Last week we had our second BIGOSA conference in Johannesburg. It was attended by about 45 breast specialists: the majority were from South Africa. Our guest was Prof David Cameron from Edinburgh. He gave 2 talks. The first was on the controversial issue of breast cancer screening in the UK. He was one of the contributors to the Marmot report and discussed the pros and cons of a mass screening programme. The report is summarised in the Lancet.
I will highlight a couple of facts that illustrate the dilemma of whether mass screening is the way to go:
If 10 000 women, in the UK, between the age of 50-70 are screened for 20 years 43 cancer deaths will be prevented but 129 women will get treated for a cancer that would not have killed them: they would have died of something else first. Simply put, one cancer death will be prevented for every 3 women who are treated for a screen detected breast cancer.
His second talk looked at the cost of new cancer drugs.
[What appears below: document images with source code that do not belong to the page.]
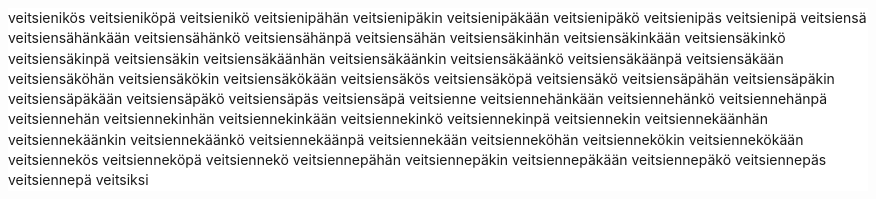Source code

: veitsienikös
veitsieniköpä
veitsienikö
veitsienipähän
veitsienipäkin
veitsienipäkään
veitsienipäkö
veitsienipäs
veitsienipä
veitsiensä
veitsiensähänkään
veitsiensähänkö
veitsiensähänpä
veitsiensähän
veitsiensäkinhän
veitsiensäkinkään
veitsiensäkinkö
veitsiensäkinpä
veitsiensäkin
veitsiensäkäänhän
veitsiensäkäänkin
veitsiensäkäänkö
veitsiensäkäänpä
veitsiensäkään
veitsiensäköhän
veitsiensäkökin
veitsiensäkökään
veitsiensäkös
veitsiensäköpä
veitsiensäkö
veitsiensäpähän
veitsiensäpäkin
veitsiensäpäkään
veitsiensäpäkö
veitsiensäpäs
veitsiensäpä
veitsienne
veitsiennehänkään
veitsiennehänkö
veitsiennehänpä
veitsiennehän
veitsiennekinhän
veitsiennekinkään
veitsiennekinkö
veitsiennekinpä
veitsiennekin
veitsiennekäänhän
veitsiennekäänkin
veitsiennekäänkö
veitsiennekäänpä
veitsiennekään
veitsienneköhän
veitsiennekökin
veitsiennekökään
veitsiennekös
veitsienneköpä
veitsiennekö
veitsiennepähän
veitsiennepäkin
veitsiennepäkään
veitsiennepäkö
veitsiennepäs
veitsiennepä
veitsiksi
He posed the question "Can we afford to use new (expensive) drugs to treat breast cancer? Can we afford not to use them?" His talk highlighted the cost to society of a women with breast cancer. It is a cost that government forgets when they are deciding on health policy.
Both are difficult debates.
The conference is a mixture of invited speakers and specialists talking about their research. There is a prize for the best paper and that was won by Dr Murugan from Chris Hani Baragwanath Hospital. Her paper was entitled: "Can breast cancer in our public sector be downstaged in the pre screening era. Experiences from CHB hospital" Congratulations to the breast team at CHBH for their excellent presentations.